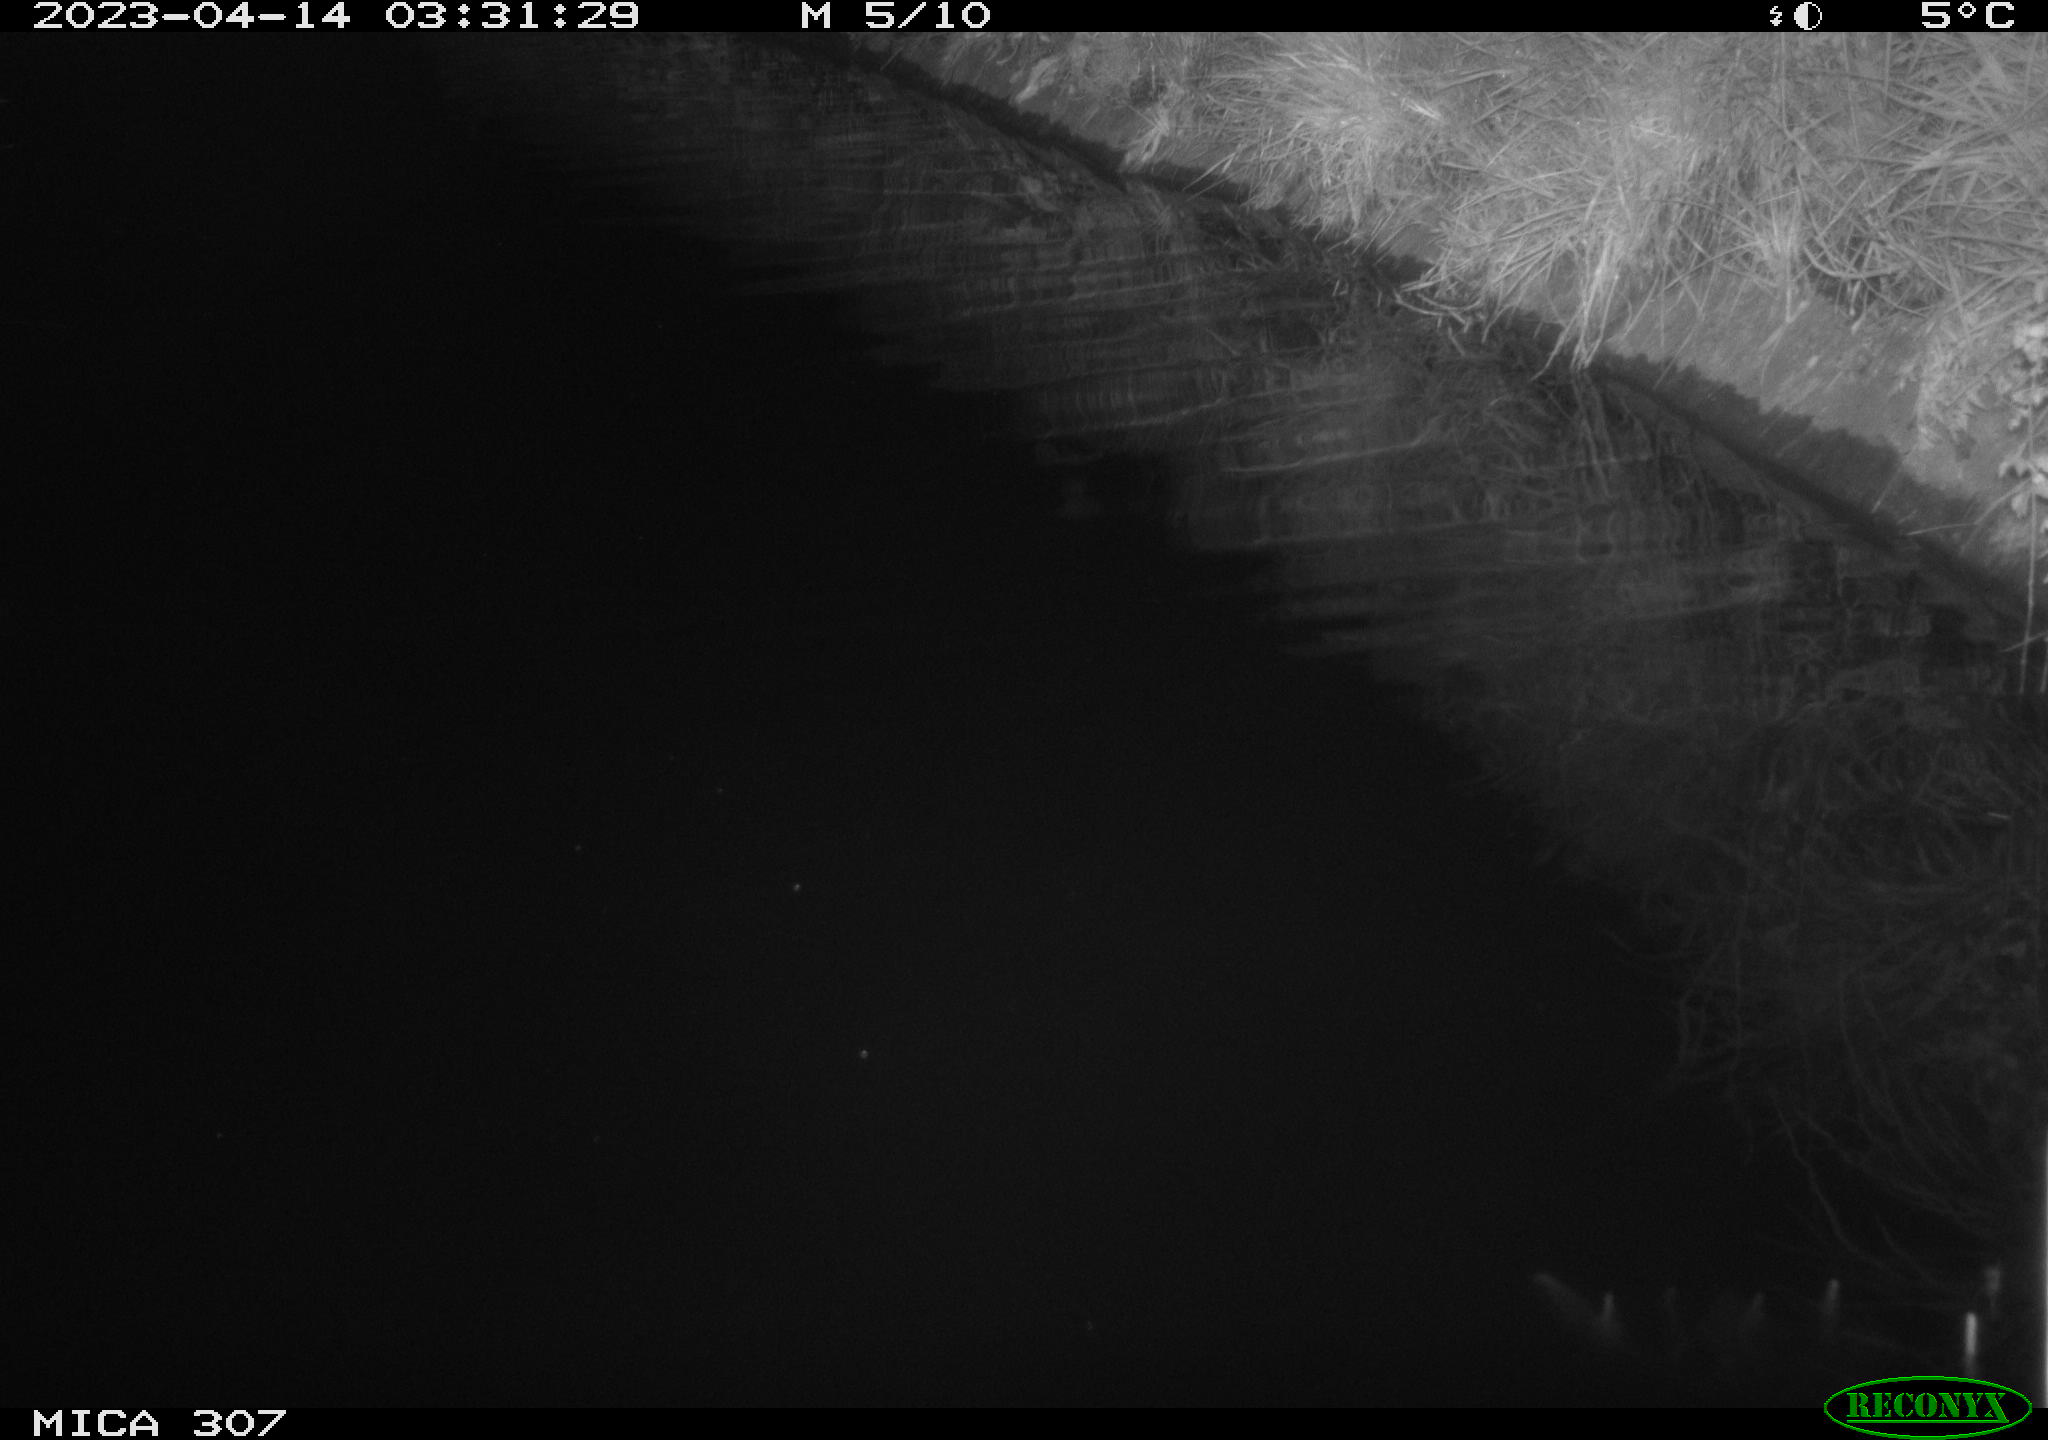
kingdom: Animalia
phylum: Chordata
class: Mammalia
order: Rodentia
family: Muridae
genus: Rattus
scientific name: Rattus norvegicus
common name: Brown rat
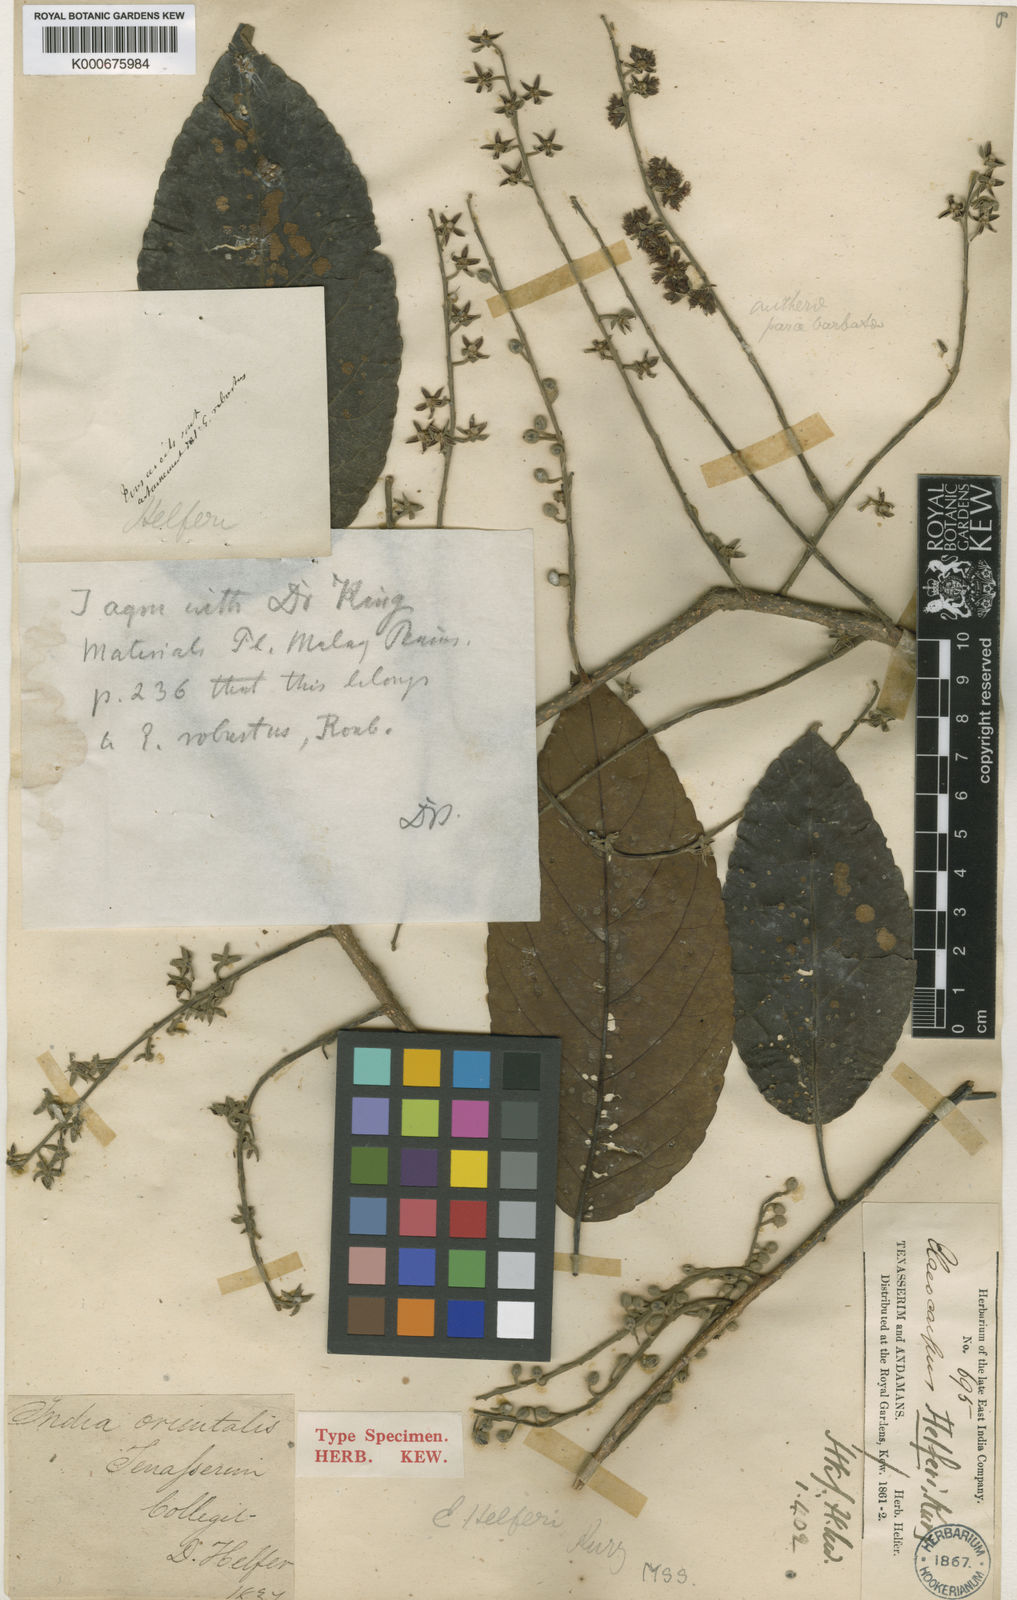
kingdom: Plantae
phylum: Tracheophyta
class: Magnoliopsida
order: Oxalidales
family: Elaeocarpaceae
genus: Elaeocarpus
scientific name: Elaeocarpus robustus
- - -
▶ Description of the task
Copy every line of the records above word for word, leaving out the pictures.

▶ Output for this exercise
kingdom: Animalia
phylum: Chordata
class: Mammalia
order: Rodentia
family: Muridae
genus: Rattus
scientific name: Rattus norvegicus
common name: Brown rat
kingdom: Plantae
phylum: Tracheophyta
class: Magnoliopsida
order: Oxalidales
family: Elaeocarpaceae
genus: Elaeocarpus
scientific name: Elaeocarpus robustus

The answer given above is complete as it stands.